Scrapey Scrapey

Recently I have been doing a lot of scraping data from the web. Scraping is an invaluable skill to have as a modern netizen. I use the term scraping to refer to the act of programmatically accessing published data.

Most normal people’s interaction with the web these days is probably through an app. And they probably never think about how the stuff™︎ they see ends up on their screen. There is such a wide variety of methods for 1s and 0s to get from Alice to Bob. Some kinds I’ve recently encountered:

  • JSON delivered through a web API to be read by a web app
  • XML delivered from a URL to be read by a feed reader
  • HTML delivered from a URL to be read by a web browser
  • VDF delivered from a command line shell to be read by a script

There’s so many ways data gets shunted around, and once you learn how to find it, you can do so much:

  • Interrupt it to stop it from reaching its end destination
  • Redirect it to a place where it can be put to better use
  • Modify it into a form that serves your purposes more directly
  • Store it to keep a backup in case it disappears from the web
  • Use it in any way you please, because you are in charge

In this post I’m going to summarise some of the different personal projects I’ve used scraping in.

Making Feeds

Feeds are an excellent way of getting updates from people you follow on the web. You can get feeds delivered through an app, and maybe for some cases like social media the app might be the most enjoyable method. Places like Mastodon and Pixelfed let you have access to reverse chronological feeds which I think is the best kind of algorithmic sorting and delivery. But what about the places that don’t offer a reasonable app nor accessible feeds? How can you stay up to date without having to bookmark hundreds of URLs and check them every day, just in case something’s updated? Well, with scraping, you can make your own feeds.
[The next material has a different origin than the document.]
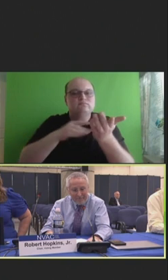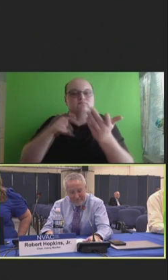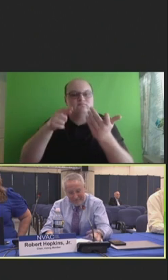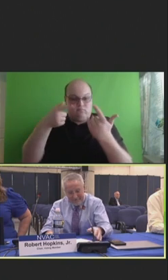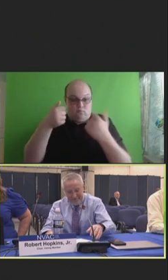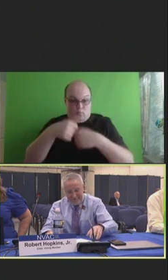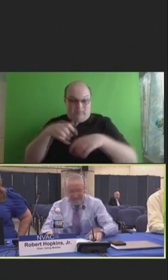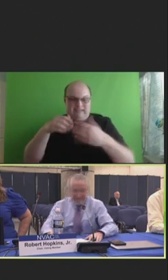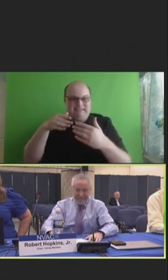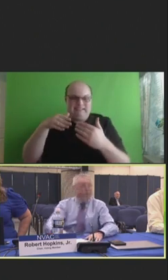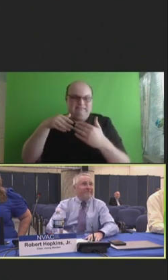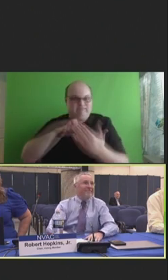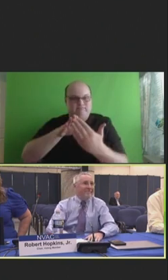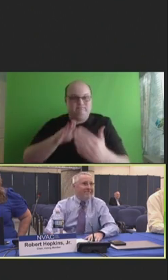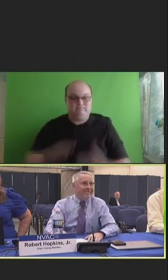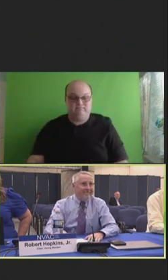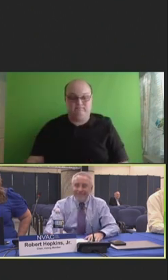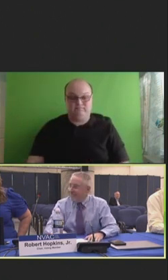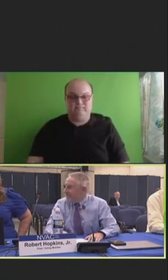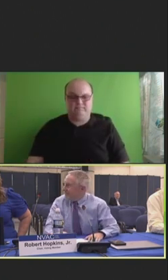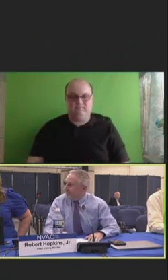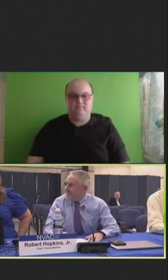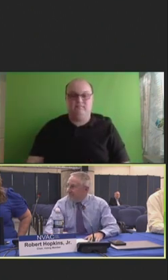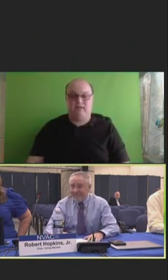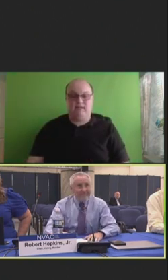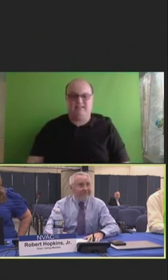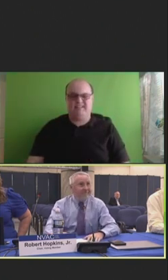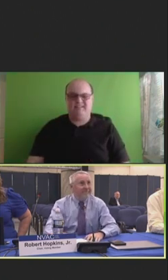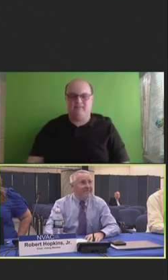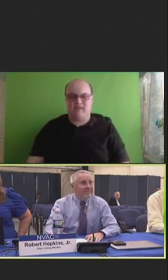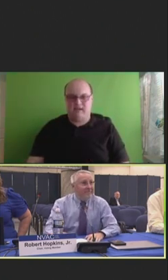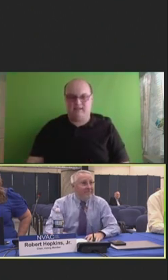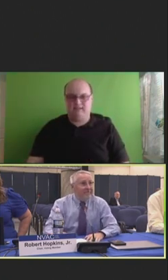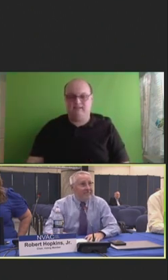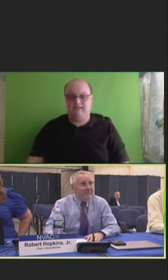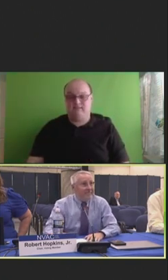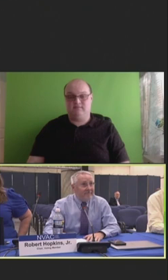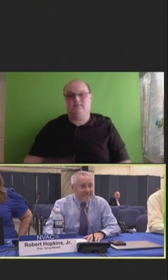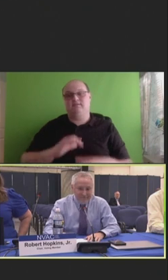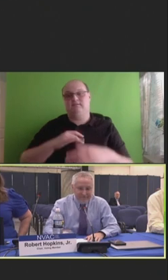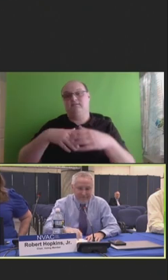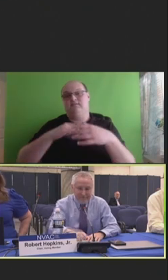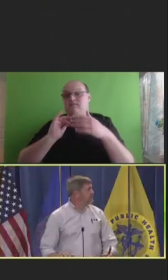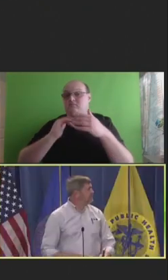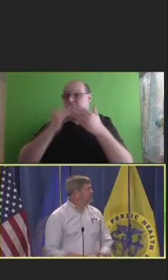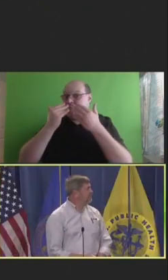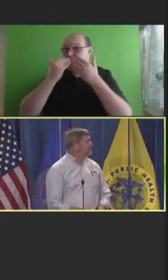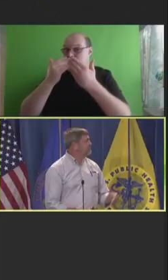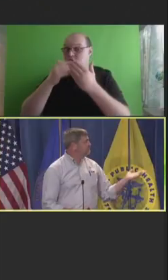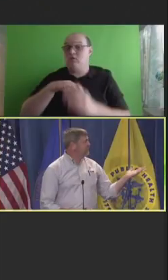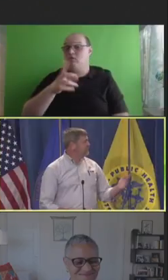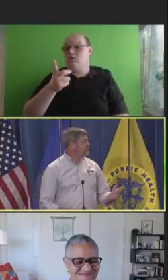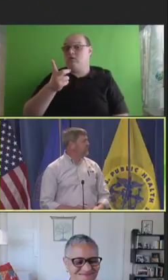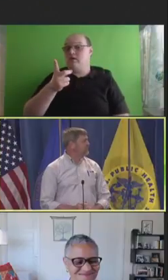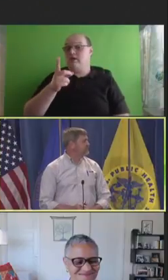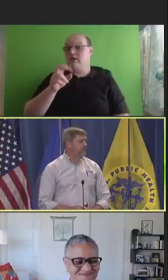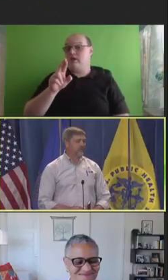Robert Swanson: Yeah. Good. Thank you. Thank you very much for your input. And Dr. Mullen, thank you so much.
I built a browser extension that once a day runs through a list of URLs, processes their outputs, and turns that into a feed that can be loaded on to a localhost server, and then read by my feed reader. It runs in an extension that way it gets the browser context, like cookies, so I don’t need to faff around with reading them from the disk. Having access within a browser means I’m less likely to trigger anti-scraping mechanisms, it’ll just look to the server that I’ve opened a tab. Web extensions can also directly access DOM methods which is easier than dealing with a 3rd party library when handling webpages.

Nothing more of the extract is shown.